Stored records
## BEGIN

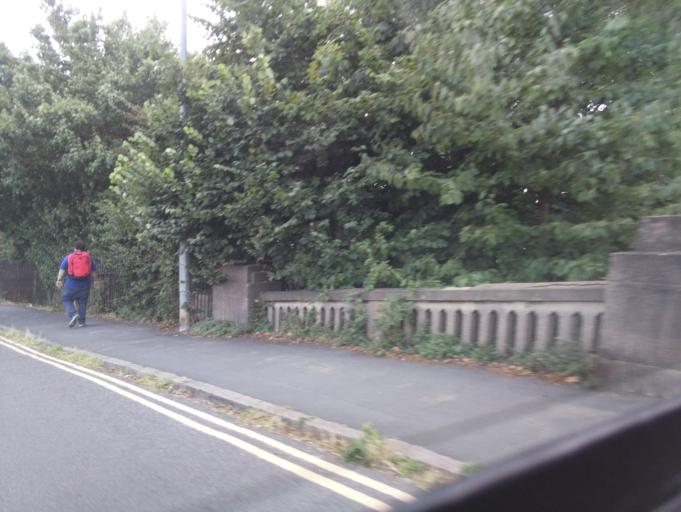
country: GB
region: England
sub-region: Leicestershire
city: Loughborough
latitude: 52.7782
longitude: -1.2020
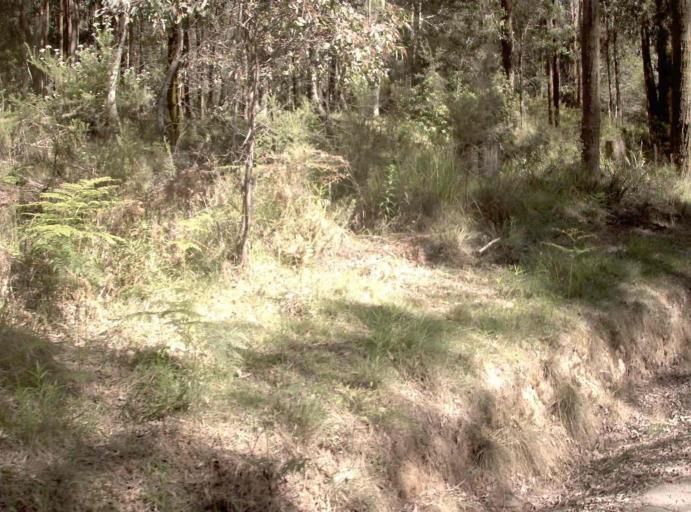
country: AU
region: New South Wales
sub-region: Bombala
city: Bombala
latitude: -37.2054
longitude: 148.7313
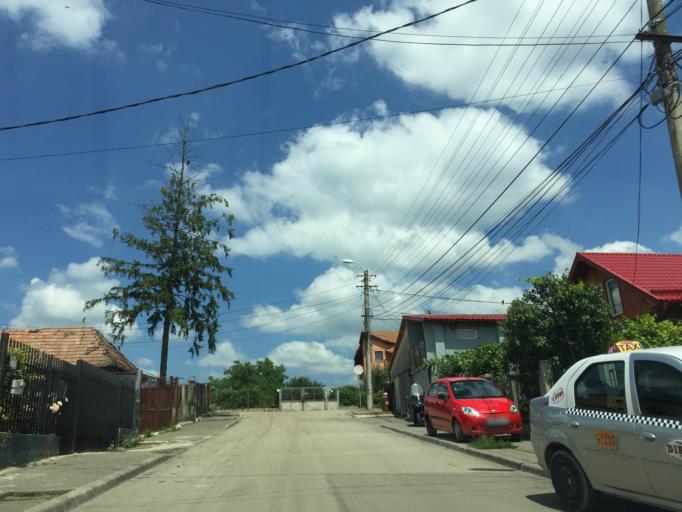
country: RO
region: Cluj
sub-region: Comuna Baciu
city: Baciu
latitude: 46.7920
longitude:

## END
## BEGIN

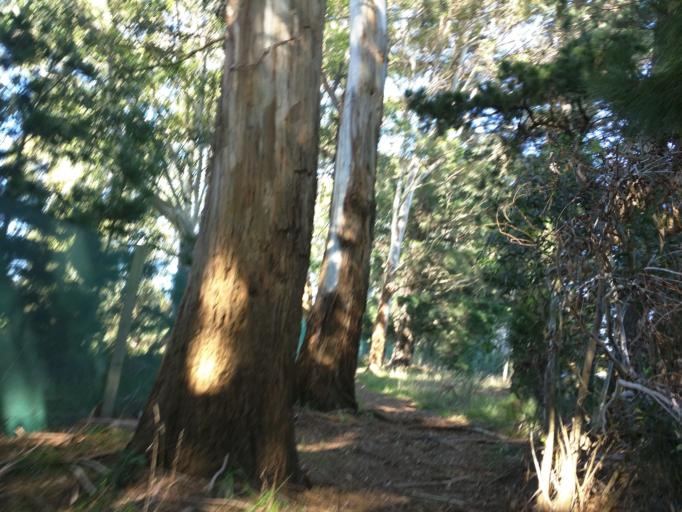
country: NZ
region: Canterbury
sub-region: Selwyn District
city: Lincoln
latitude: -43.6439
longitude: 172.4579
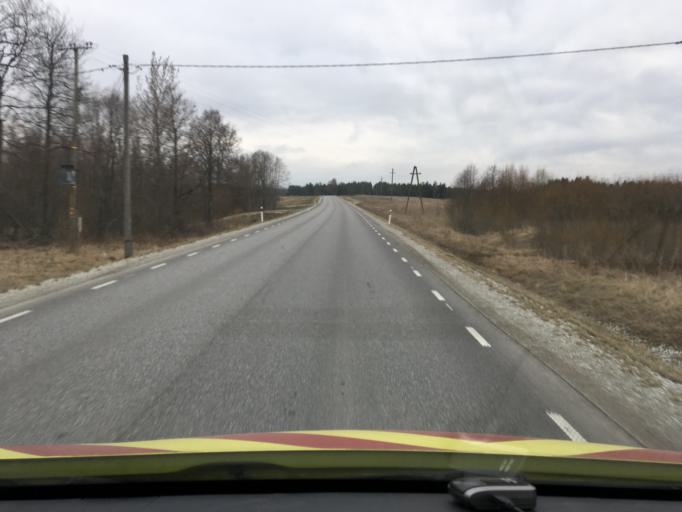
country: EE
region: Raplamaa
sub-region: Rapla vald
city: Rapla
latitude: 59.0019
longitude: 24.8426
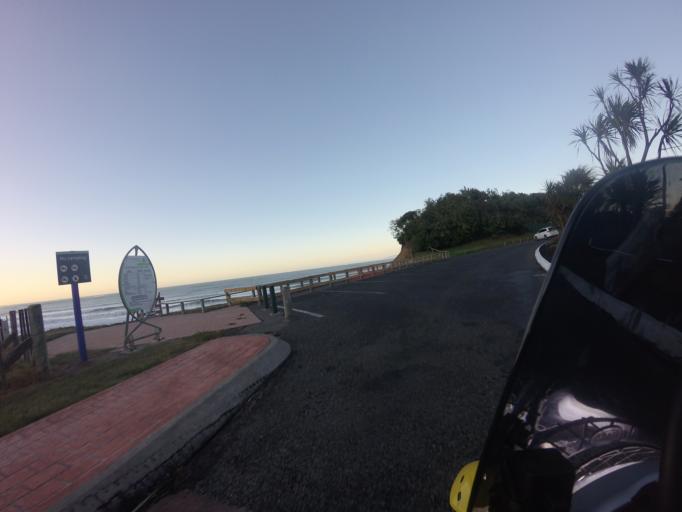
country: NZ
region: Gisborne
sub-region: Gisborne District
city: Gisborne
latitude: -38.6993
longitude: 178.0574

## END

__WHAT IS ASKED__
Can you repeat the data from the line that contains "region: Raplamaa" on through the line that contains "longitude: 178.0574", with both of those lines included and the pictures left out?

__WORKED SOLUTION__
region: Raplamaa
sub-region: Rapla vald
city: Rapla
latitude: 59.0019
longitude: 24.8426
country: NZ
region: Gisborne
sub-region: Gisborne District
city: Gisborne
latitude: -38.6993
longitude: 178.0574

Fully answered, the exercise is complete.